= GIVEN PROBLEM =
Edit the entries starting with the line that contains "genus: Bucephala" and going on through the line that contains "common name: Common murre": put "vernacular name" in place of "common name" and leave everything else unchanged. Give back only those lines.

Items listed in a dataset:
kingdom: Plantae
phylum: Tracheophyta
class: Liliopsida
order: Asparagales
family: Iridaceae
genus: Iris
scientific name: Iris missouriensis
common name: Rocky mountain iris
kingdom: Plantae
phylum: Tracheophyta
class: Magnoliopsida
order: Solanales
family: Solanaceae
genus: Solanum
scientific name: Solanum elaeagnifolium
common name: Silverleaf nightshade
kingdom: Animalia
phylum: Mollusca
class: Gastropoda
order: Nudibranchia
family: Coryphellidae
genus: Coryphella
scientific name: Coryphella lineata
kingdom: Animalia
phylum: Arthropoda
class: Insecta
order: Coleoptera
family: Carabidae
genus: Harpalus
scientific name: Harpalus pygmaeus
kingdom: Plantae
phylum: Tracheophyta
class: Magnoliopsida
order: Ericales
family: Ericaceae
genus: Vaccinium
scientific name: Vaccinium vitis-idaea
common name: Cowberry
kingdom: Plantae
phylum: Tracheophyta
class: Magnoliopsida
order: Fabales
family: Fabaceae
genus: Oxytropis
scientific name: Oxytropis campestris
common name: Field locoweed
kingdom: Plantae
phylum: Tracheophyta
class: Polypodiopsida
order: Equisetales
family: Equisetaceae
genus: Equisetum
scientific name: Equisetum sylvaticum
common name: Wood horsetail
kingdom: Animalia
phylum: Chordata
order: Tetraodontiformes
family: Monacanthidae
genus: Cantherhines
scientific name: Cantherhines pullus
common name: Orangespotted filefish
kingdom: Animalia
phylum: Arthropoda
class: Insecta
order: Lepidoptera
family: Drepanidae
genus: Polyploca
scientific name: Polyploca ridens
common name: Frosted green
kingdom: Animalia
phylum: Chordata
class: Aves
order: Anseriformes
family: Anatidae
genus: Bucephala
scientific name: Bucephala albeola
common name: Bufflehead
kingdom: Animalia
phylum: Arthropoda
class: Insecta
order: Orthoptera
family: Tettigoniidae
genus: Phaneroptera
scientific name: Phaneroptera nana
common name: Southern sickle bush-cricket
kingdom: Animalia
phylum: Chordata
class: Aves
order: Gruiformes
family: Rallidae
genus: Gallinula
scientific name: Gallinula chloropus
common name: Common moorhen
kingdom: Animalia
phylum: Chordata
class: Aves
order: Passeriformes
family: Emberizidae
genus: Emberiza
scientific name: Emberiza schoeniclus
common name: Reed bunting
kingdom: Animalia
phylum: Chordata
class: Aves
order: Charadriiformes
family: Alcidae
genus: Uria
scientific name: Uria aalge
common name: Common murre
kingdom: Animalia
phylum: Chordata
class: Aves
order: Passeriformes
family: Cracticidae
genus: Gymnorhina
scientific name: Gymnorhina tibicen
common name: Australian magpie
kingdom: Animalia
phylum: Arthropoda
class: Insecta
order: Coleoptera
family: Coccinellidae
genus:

= IN RESPONSE =
genus: Bucephala
scientific name: Bucephala albeola
vernacular name: Bufflehead
kingdom: Animalia
phylum: Arthropoda
class: Insecta
order: Orthoptera
family: Tettigoniidae
genus: Phaneroptera
scientific name: Phaneroptera nana
vernacular name: Southern sickle bush-cricket
kingdom: Animalia
phylum: Chordata
class: Aves
order: Gruiformes
family: Rallidae
genus: Gallinula
scientific name: Gallinula chloropus
vernacular name: Common moorhen
kingdom: Animalia
phylum: Chordata
class: Aves
order: Passeriformes
family: Emberizidae
genus: Emberiza
scientific name: Emberiza schoeniclus
vernacular name: Reed bunting
kingdom: Animalia
phylum: Chordata
class: Aves
order: Charadriiformes
family: Alcidae
genus: Uria
scientific name: Uria aalge
vernacular name: Common murre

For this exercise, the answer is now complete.